┌─ EXERCISE DATA

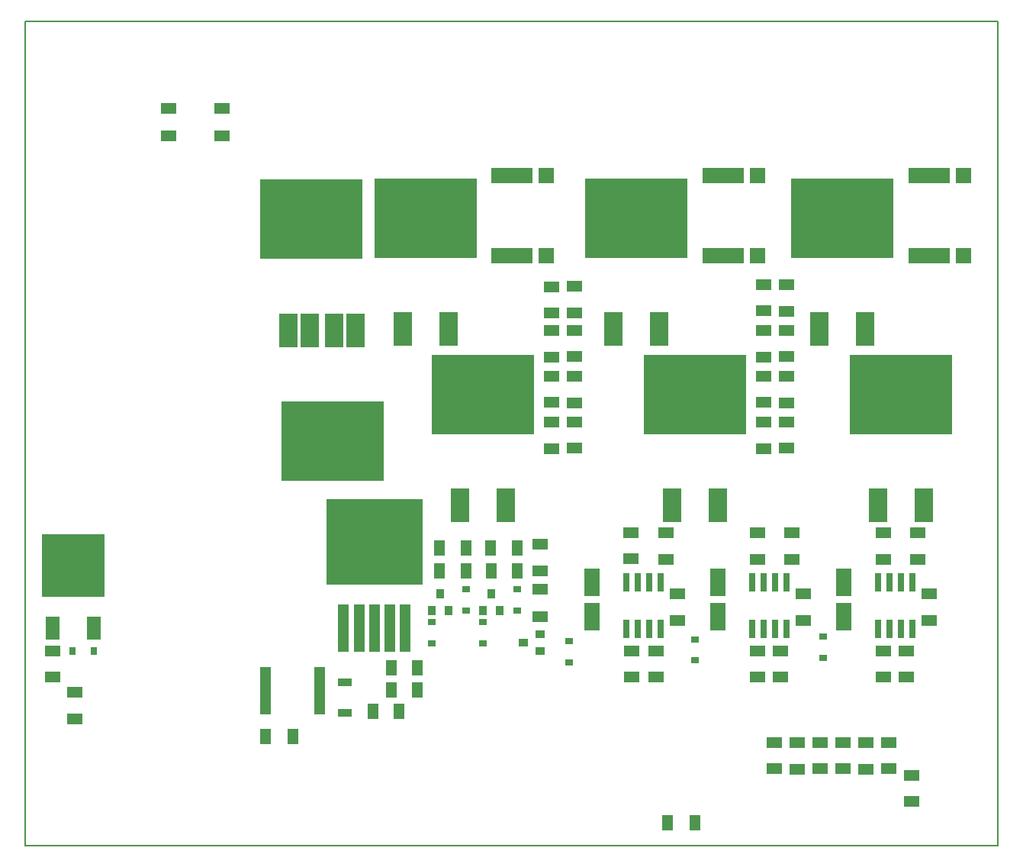
<source format=gbr>
G04 PROTEUS GERBER X2 FILE*
%TF.GenerationSoftware,Labcenter,Proteus,8.7-SP3-Build25561*%
%TF.CreationDate,2021-07-06T20:34:18+00:00*%
%TF.FileFunction,Paste,Top*%
%TF.FilePolarity,Positive*%
%TF.Part,Single*%
%TF.SameCoordinates,{87e03e06-012a-4b1c-b44b-99ac6d4646d0}*%
%FSLAX45Y45*%
%MOMM*%
G01*
%TA.AperFunction,Material*%
%ADD90R,4.572000X1.651000*%
%ADD91R,1.651000X1.651000*%
%TA.AperFunction,Material*%
%ADD92R,6.985000X6.985000*%
%ADD93R,1.524000X2.540000*%
%TA.AperFunction,Material*%
%ADD94R,0.635000X0.889000*%
%ADD95R,1.803400X1.143000*%
%TA.AperFunction,Material*%
%ADD96R,1.143000X5.207000*%
%ADD97R,10.744200X9.550400*%
%TA.AperFunction,Material*%
%ADD98R,1.193800X5.308600*%
%ADD99R,1.524000X0.889000*%
%ADD100R,1.143000X1.803400*%
%TA.AperFunction,Material*%
%ADD101R,0.635000X2.032000*%
%TA.AperFunction,Material*%
%ADD102R,1.651000X3.048000*%
%ADD103R,0.889000X0.635000*%
%TA.AperFunction,Material*%
%ADD104R,0.889000X1.016000*%
%ADD105R,1.016000X0.889000*%
%ADD106R,11.430000X8.890000*%
%ADD107R,2.032000X3.810000*%
%TA.AperFunction,Profile*%
%ADD38C,0.203200*%
%TD.AperFunction*%
D90*
X+6667500Y+1016000D03*
X+6667500Y+127000D03*
D91*
X+7048500Y+127000D03*
X+7048500Y+1016000D03*
D90*
X+8953500Y+1016000D03*
X+8953500Y+127000D03*
D91*
X+9334500Y+127000D03*
X+9334500Y+1016000D03*
D90*
X+4318000Y+1016000D03*
X+4318000Y+127000D03*
D91*
X+4699000Y+127000D03*
X+4699000Y+1016000D03*
D92*
X-546100Y-3309620D03*
D93*
X-774700Y-4000500D03*
X-317500Y-4000500D03*
D94*
X-552450Y-4254500D03*
X-317500Y-4254500D03*
D95*
X-774700Y-4544500D03*
X-774700Y-4254500D03*
D96*
X+2453640Y-4000500D03*
X+2623820Y-4000500D03*
X+2794000Y-4000500D03*
X+2964180Y-4000500D03*
X+3134360Y-4000500D03*
D97*
X+2794000Y-3048000D03*
D98*
X+2187500Y-4699000D03*
X+1587500Y-4699000D03*
D99*
X+2469837Y-4946337D03*
X+2469837Y-4606337D03*
D95*
X-527800Y-4711700D03*
X-527800Y-5011700D03*
D100*
X+3274500Y-4445000D03*
X+2984500Y-4445000D03*
D95*
X+508000Y+1760500D03*
X+508000Y+1460500D03*
X+1104900Y+1760500D03*
X+1104900Y+1460500D03*
D100*
X+1887500Y-5207000D03*
X+1587500Y-5207000D03*
D95*
X+6032500Y-2948500D03*
X+6032500Y-3238500D03*
X+5638800Y-2946400D03*
X+5638800Y-3236400D03*
D101*
X+5588000Y-4013200D03*
X+5715000Y-4013200D03*
X+5842000Y-4013200D03*
X+5969000Y-4013200D03*
X+5969000Y-3492500D03*
X+5842000Y-3492500D03*
X+5715000Y-3492500D03*
X+5588000Y-3492500D03*
X+6985000Y-4013200D03*
X+7112000Y-4013200D03*
X+7239000Y-4013200D03*
X+7366000Y-4013200D03*
X+7366000Y-3492500D03*
X+7239000Y-3492500D03*
X+7112000Y-3492500D03*
X+6985000Y-3492500D03*
X+8382000Y-4013200D03*
X+8509000Y-4013200D03*
X+8636000Y-4013200D03*
X+8763000Y-4013200D03*
X+8763000Y-3492500D03*
X+8636000Y-3492500D03*
X+8509000Y-3492500D03*
X+8382000Y-3492500D03*
D95*
X+7048500Y-2948500D03*
X+7048500Y-3238500D03*
D102*
X+5207000Y-3492500D03*
X+5207000Y-3873500D03*
X+6604000Y-3492500D03*
X+6604000Y-3873500D03*
X+8001000Y-3492500D03*
X+8001000Y-3873500D03*
D103*
X+4953000Y-4381500D03*
X+4953000Y-4146550D03*
X+6350000Y-4362450D03*
X+6350000Y-4127500D03*
X+7778750Y-4330700D03*
X+7778750Y-4095750D03*
D95*
X+6159500Y-3619500D03*
X+6159500Y-3919500D03*
X+7556500Y-3619500D03*
X+7556500Y-3919500D03*
X+8953500Y-3619500D03*
X+8953500Y-3919500D03*
X+7429500Y-2948500D03*
X+7429500Y-3238500D03*
X+8445500Y-2948500D03*
X+8445500Y-3238500D03*
X+8826500Y-2948500D03*
X+8826500Y-3238500D03*
X+5651500Y-4544500D03*
X+5651500Y-4254500D03*
X+5923000Y-4544500D03*
X+5923000Y-4254500D03*
X+7048500Y-4544500D03*
X+7048500Y-4254500D03*
X+5016500Y-698500D03*
X+5016500Y-988500D03*
X+4762500Y-218000D03*
X+4762500Y-508000D03*
X+5016500Y-1714500D03*
X+5016500Y-2004500D03*
X+4762500Y-1206500D03*
X+4762500Y-1496500D03*
X+5016500Y-208000D03*
X+5016500Y-508000D03*
X+4762500Y-698500D03*
X+4762500Y-998500D03*
X+5016500Y-1206500D03*
X+5016500Y-1506500D03*
X+4762500Y-1714500D03*
X+4762500Y-2014500D03*
X+7366000Y-190500D03*
X+7366000Y-490500D03*
X+7112000Y-698500D03*
X+7112000Y-998500D03*
X+7366000Y-1206500D03*
X+7366000Y-1506500D03*
X+7112000Y-1714500D03*
X+7112000Y-2014500D03*
X+7366000Y-698500D03*
X+7366000Y-988500D03*
X+7112000Y-190500D03*
X+7112000Y-480500D03*
X+7366000Y-1714500D03*
X+7366000Y-2004500D03*
X+7112000Y-1206500D03*
X+7112000Y-1496500D03*
D104*
X+3522980Y-3619500D03*
X+3429000Y-3810000D03*
X+3616960Y-3810000D03*
X+4094480Y-3619500D03*
X+4000500Y-3810000D03*
X+4188460Y-3810000D03*
D105*
X+4445000Y-4160520D03*
X+4635500Y-4254500D03*
X+4635500Y-4066540D03*
D103*
X+3810000Y-3575050D03*
X+3810000Y-3810000D03*
X+3429000Y-3937000D03*
X+3429000Y-4171950D03*
X+4381500Y-3575050D03*
X+4381500Y-3810000D03*
X+4000500Y-3937000D03*
X+4000500Y-4171950D03*
D100*
X+3520000Y-3365500D03*
X+3810000Y-3365500D03*
X+3520000Y-3111500D03*
X+3810000Y-3111500D03*
X+4381500Y-3365500D03*
X+4091500Y-3365500D03*
D95*
X+4635500Y-3075500D03*
X+4635500Y-3365500D03*
X+4635500Y-3873500D03*
X+4635500Y-3573500D03*
D100*
X+4381500Y-3111500D03*
X+4081500Y-3111500D03*
D95*
X+8699500Y-4544500D03*
X+8699500Y-4254500D03*
D100*
X+6350000Y-6159500D03*
X+6050000Y-6159500D03*
D95*
X+8245500Y-5570500D03*
X+8245500Y-5270500D03*
X+7483500Y-5570499D03*
X+7483500Y-5270500D03*
X+7302500Y-4544500D03*
X+7302500Y-4254500D03*
X+8445500Y-4544500D03*
X+8445500Y-4254500D03*
X+8753500Y-5635301D03*
X+8753500Y-5925301D03*
X+7991500Y-5270500D03*
X+7991500Y-5560500D03*
X+7737500Y-5270500D03*
X+7737500Y-5560500D03*
X+8499500Y-5270500D03*
X+8499500Y-5560500D03*
X+7229500Y-5270500D03*
X+7229500Y-5560500D03*
D106*
X+2332465Y-1930400D03*
D107*
X+2586465Y-698500D03*
X+2078465Y-698500D03*
D106*
X+2095500Y+533400D03*
D107*
X+1841500Y-698500D03*
X+2349500Y-698500D03*
D106*
X+3365500Y+546100D03*
D107*
X+3111500Y-685800D03*
X+3619500Y-685800D03*
D106*
X+4000500Y-1409700D03*
D107*
X+3746500Y-2641600D03*
X+4254500Y-2641600D03*
D106*
X+5702300Y+546100D03*
D107*
X+5448300Y-685800D03*
X+5956300Y-685800D03*
D106*
X+6350000Y-1409700D03*
D107*
X+6096000Y-2641600D03*
X+6604000Y-2641600D03*
D106*
X+7988300Y+546100D03*
D107*
X+7734300Y-685800D03*
X+8242300Y-685800D03*
D106*
X+8636000Y-1409700D03*
D107*
X+8382000Y-2641600D03*
X+8890000Y-2641600D03*
D100*
X+3274500Y-4686300D03*
X+2984500Y-4686300D03*
X+2781300Y-4927600D03*
X+3071300Y-4927600D03*
D38*
X-1079500Y-6413500D02*
X+9715500Y-6413500D01*
X+9715500Y+2730500D01*
X-1079500Y+2730500D01*
X-1079500Y-6413500D01*
M02*

</source>
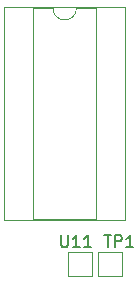
<source format=gbr>
%TF.GenerationSoftware,KiCad,Pcbnew,7.0.9*%
%TF.CreationDate,2024-04-23T20:51:24-07:00*%
%TF.ProjectId,U29-74LS02,5532392d-3734-44c5-9330-322e6b696361,rev?*%
%TF.SameCoordinates,Original*%
%TF.FileFunction,Legend,Top*%
%TF.FilePolarity,Positive*%
%FSLAX46Y46*%
G04 Gerber Fmt 4.6, Leading zero omitted, Abs format (unit mm)*
G04 Created by KiCad (PCBNEW 7.0.9) date 2024-04-23 20:51:24*
%MOMM*%
%LPD*%
G01*
G04 APERTURE LIST*
%ADD10C,0.150000*%
%ADD11C,0.100000*%
%ADD12C,0.120000*%
G04 APERTURE END LIST*
D10*
X158451779Y-106819819D02*
X158451779Y-107629342D01*
X158451779Y-107629342D02*
X158499398Y-107724580D01*
X158499398Y-107724580D02*
X158547017Y-107772200D01*
X158547017Y-107772200D02*
X158642255Y-107819819D01*
X158642255Y-107819819D02*
X158832731Y-107819819D01*
X158832731Y-107819819D02*
X158927969Y-107772200D01*
X158927969Y-107772200D02*
X158975588Y-107724580D01*
X158975588Y-107724580D02*
X159023207Y-107629342D01*
X159023207Y-107629342D02*
X159023207Y-106819819D01*
X160023207Y-107819819D02*
X159451779Y-107819819D01*
X159737493Y-107819819D02*
X159737493Y-106819819D01*
X159737493Y-106819819D02*
X159642255Y-106962676D01*
X159642255Y-106962676D02*
X159547017Y-107057914D01*
X159547017Y-107057914D02*
X159451779Y-107105533D01*
X160975588Y-107819819D02*
X160404160Y-107819819D01*
X160689874Y-107819819D02*
X160689874Y-106819819D01*
X160689874Y-106819819D02*
X160594636Y-106962676D01*
X160594636Y-106962676D02*
X160499398Y-107057914D01*
X160499398Y-107057914D02*
X160404160Y-107105533D01*
X162118922Y-106819819D02*
X162690350Y-106819819D01*
X162404636Y-107819819D02*
X162404636Y-106819819D01*
X163023684Y-107819819D02*
X163023684Y-106819819D01*
X163023684Y-106819819D02*
X163404636Y-106819819D01*
X163404636Y-106819819D02*
X163499874Y-106867438D01*
X163499874Y-106867438D02*
X163547493Y-106915057D01*
X163547493Y-106915057D02*
X163595112Y-107010295D01*
X163595112Y-107010295D02*
X163595112Y-107153152D01*
X163595112Y-107153152D02*
X163547493Y-107248390D01*
X163547493Y-107248390D02*
X163499874Y-107296009D01*
X163499874Y-107296009D02*
X163404636Y-107343628D01*
X163404636Y-107343628D02*
X163023684Y-107343628D01*
X164547493Y-107819819D02*
X163976065Y-107819819D01*
X164261779Y-107819819D02*
X164261779Y-106819819D01*
X164261779Y-106819819D02*
X164166541Y-106962676D01*
X164166541Y-106962676D02*
X164071303Y-107057914D01*
X164071303Y-107057914D02*
X163976065Y-107105533D01*
D11*
%TO.C,J1*%
X159004000Y-110236000D02*
X161036000Y-110236000D01*
X161036000Y-110236000D02*
X161036000Y-108204000D01*
X161036000Y-108204000D02*
X159004000Y-108204000D01*
X159004000Y-108204000D02*
X159004000Y-110236000D01*
X161544000Y-110236000D02*
X163576000Y-110236000D01*
X163576000Y-110236000D02*
X163576000Y-108204000D01*
X163576000Y-108204000D02*
X161544000Y-108204000D01*
X161544000Y-108204000D02*
X161544000Y-110236000D01*
D12*
%TO.C,SOCKET_74LS1*%
X157750000Y-87570000D02*
G75*
G03*
X159750000Y-87570000I1000000J0D01*
G01*
X161400000Y-105470000D02*
X161400000Y-87570000D01*
X153610000Y-87510000D02*
X153610000Y-105530000D01*
X157750000Y-87570000D02*
X156100000Y-87570000D01*
X156100000Y-105470000D02*
X161400000Y-105470000D01*
X156100000Y-87570000D02*
X156100000Y-105470000D01*
X161400000Y-87570000D02*
X159750000Y-87570000D01*
X153610000Y-105530000D02*
X163890000Y-105530000D01*
X163890000Y-105530000D02*
X163890000Y-87510000D01*
X163890000Y-87510000D02*
X153610000Y-87510000D01*
%TD*%
M02*

</source>
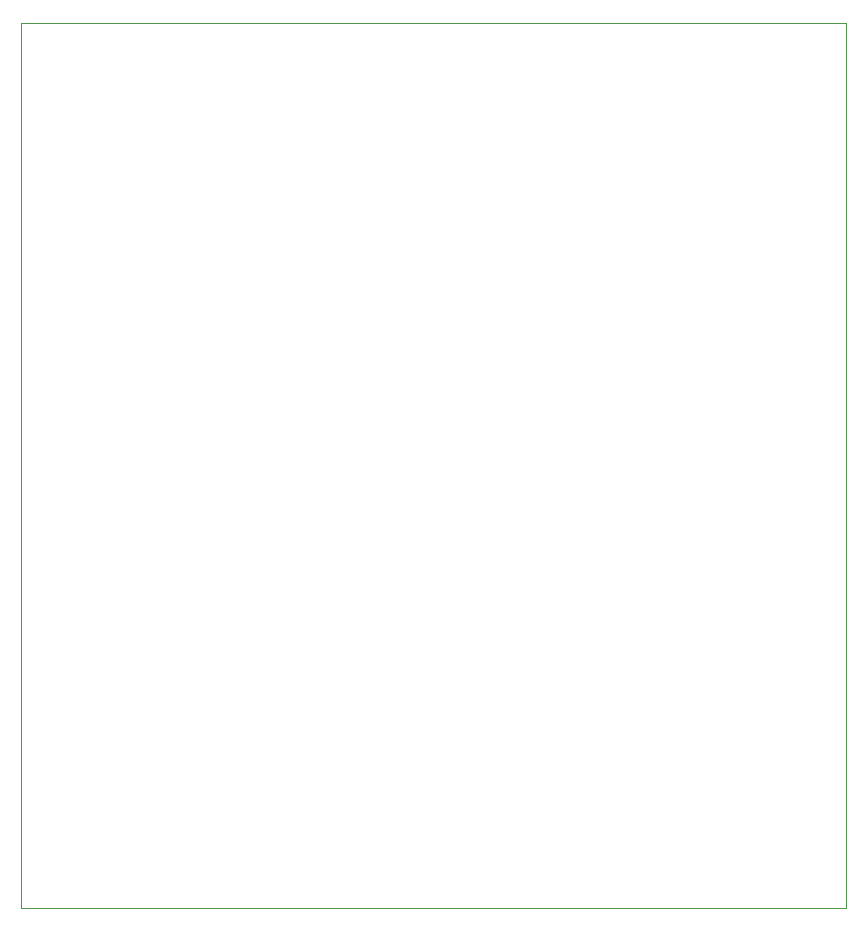
<source format=gm1>
%TF.GenerationSoftware,KiCad,Pcbnew,6.0.2+dfsg-1*%
%TF.CreationDate,2023-01-11T22:24:02+09:00*%
%TF.ProjectId,Akashi-11,416b6173-6869-42d3-9131-2e6b69636164,rev?*%
%TF.SameCoordinates,Original*%
%TF.FileFunction,Profile,NP*%
%FSLAX46Y46*%
G04 Gerber Fmt 4.6, Leading zero omitted, Abs format (unit mm)*
G04 Created by KiCad (PCBNEW 6.0.2+dfsg-1) date 2023-01-11 22:24:02*
%MOMM*%
%LPD*%
G01*
G04 APERTURE LIST*
%TA.AperFunction,Profile*%
%ADD10C,0.050000*%
%TD*%
G04 APERTURE END LIST*
D10*
X186055000Y-110490000D02*
X116205000Y-110490000D01*
X186055000Y-35560000D02*
X186055000Y-110490000D01*
X116205000Y-35560000D02*
X186055000Y-35560000D01*
X116205000Y-110490000D02*
X116205000Y-35560000D01*
M02*

</source>
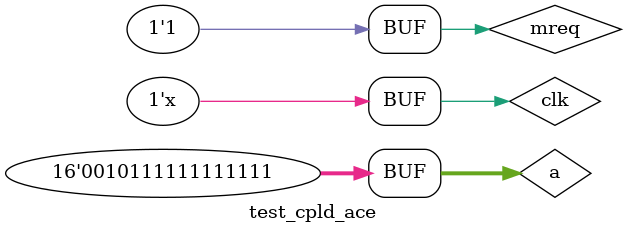
<source format=v>
`timescale 1ns / 1ps


module test_jace_en_fpga;

	// Inputs
	reg clk;

	// Outputs
	wire mic,spk,sync,video;

	// Instantiate the Unit Under Test (UUT)

   jace_en_fpga uut (
		clk,
	   0,
	   spk,
	   mic,
	   video,
	   sync
		);

	always #77 clk = !clk;
	initial
		begin
			clk = 0;
		end		
endmodule

module test_cpld_ace;

	// Inputs
	reg clk;
	reg [15:0] a;
	reg mreq;

	// Outputs
	wire cpuclk,intr;
	wire [5:0] db;
	wire cpuwait;
	wire romce,ramce,sramce,cramce,scramoe,scramwr;
	wire [9:0] sramab;
	wire [9:0] cramab;
	wire mic,spk,sync,video;

	// Instantiate the Unit Under Test (UUT)
	jace uut (clk, cpuclk, a, db, mreq, 1, 1, 1, intr, cpuwait,
	romce,      /* Habilitación ROM */
	ramce,      /* Habilitación RAM de usuario */
	sramce,     /* Habilitación de la RAM de pantalla */
	cramce,     /* Habilitación de la RAM de caracteres */
	scramoe,    /* OE de ambas RAM's: de pantalla y de caracteres */
	scramwr,    /* WE de ambas RAM's: de pantalla y de caracteres */
	8'hF0,  /* Entrada paralelo al registro de desplazamiento. Viene del bus de datos de la RAM de caracteres */
	0,      /* Bit 7 leído de la RAM de pantalla. Indica si el caracter debe invertirse o no */
	sramab,  /* Al bus de direcciones de la RAM de pantalla */
	cramab,  /* Al bus de direcciones de la RAM de caracteres */
	5'b11111, /* Teclado */
	0, /* EAR */
	mic,
	spk,
	sync,
	video       /* Señal de video, sin sincronismos */
	);

	always #77 clk = !clk;
	initial
		begin
			clk = 0;
			a = 0;
			#16000
			a = 16'h27FF;
			mreq = 0;
			#24000
			mreq = 1;
			#40000
			a = 16'h2FFF;
			mreq = 0;
			#24000
			mreq = 1;			
		end		
endmodule

</source>
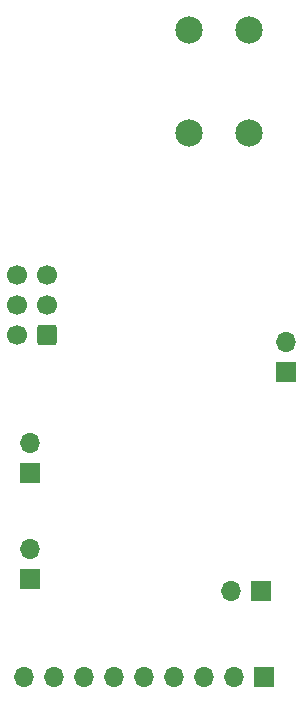
<source format=gbs>
G04 #@! TF.GenerationSoftware,KiCad,Pcbnew,8.0.5*
G04 #@! TF.CreationDate,2024-10-17T16:54:29-05:00*
G04 #@! TF.ProjectId,bidirectional_load_switch,62696469-7265-4637-9469-6f6e616c5f6c,rev?*
G04 #@! TF.SameCoordinates,Original*
G04 #@! TF.FileFunction,Soldermask,Bot*
G04 #@! TF.FilePolarity,Negative*
%FSLAX46Y46*%
G04 Gerber Fmt 4.6, Leading zero omitted, Abs format (unit mm)*
G04 Created by KiCad (PCBNEW 8.0.5) date 2024-10-17 16:54:29*
%MOMM*%
%LPD*%
G01*
G04 APERTURE LIST*
G04 Aperture macros list*
%AMRoundRect*
0 Rectangle with rounded corners*
0 $1 Rounding radius*
0 $2 $3 $4 $5 $6 $7 $8 $9 X,Y pos of 4 corners*
0 Add a 4 corners polygon primitive as box body*
4,1,4,$2,$3,$4,$5,$6,$7,$8,$9,$2,$3,0*
0 Add four circle primitives for the rounded corners*
1,1,$1+$1,$2,$3*
1,1,$1+$1,$4,$5*
1,1,$1+$1,$6,$7*
1,1,$1+$1,$8,$9*
0 Add four rect primitives between the rounded corners*
20,1,$1+$1,$2,$3,$4,$5,0*
20,1,$1+$1,$4,$5,$6,$7,0*
20,1,$1+$1,$6,$7,$8,$9,0*
20,1,$1+$1,$8,$9,$2,$3,0*%
G04 Aperture macros list end*
%ADD10R,1.700000X1.700000*%
%ADD11O,1.700000X1.700000*%
%ADD12RoundRect,0.250000X0.600000X0.600000X-0.600000X0.600000X-0.600000X-0.600000X0.600000X-0.600000X0*%
%ADD13C,1.700000*%
%ADD14C,2.304000*%
G04 APERTURE END LIST*
D10*
X67300000Y-106800000D03*
D11*
X67300000Y-104260000D03*
D10*
X86900000Y-116800000D03*
D11*
X84360000Y-116800000D03*
D12*
X68802500Y-95095000D03*
D13*
X66262500Y-95095000D03*
X68802500Y-92555000D03*
X66262500Y-92555000D03*
X68802500Y-90015000D03*
X66262500Y-90015000D03*
D10*
X67300000Y-115800000D03*
D11*
X67300000Y-113260000D03*
D10*
X89050000Y-98300000D03*
D11*
X89050000Y-95760000D03*
D10*
X87180000Y-124100000D03*
D11*
X84640000Y-124100000D03*
X82100000Y-124100000D03*
X79560000Y-124100000D03*
X77020000Y-124100000D03*
X74480000Y-124100000D03*
X71940000Y-124100000D03*
X69400000Y-124100000D03*
X66860000Y-124100000D03*
D14*
X85840000Y-78037500D03*
X85840000Y-69337500D03*
X80760000Y-78037500D03*
X80760000Y-69337500D03*
M02*

</source>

└─

▶ **GOAL OF THE EXERCISE**
Locate the word "rounded" in the entries, and copy every line where it is found.

▶ **ANSWER BOX**
0 Rectangle with rounded corners*
0 Add four circle primitives for the rounded corners*
0 Add four rect primitives between the rounded corners*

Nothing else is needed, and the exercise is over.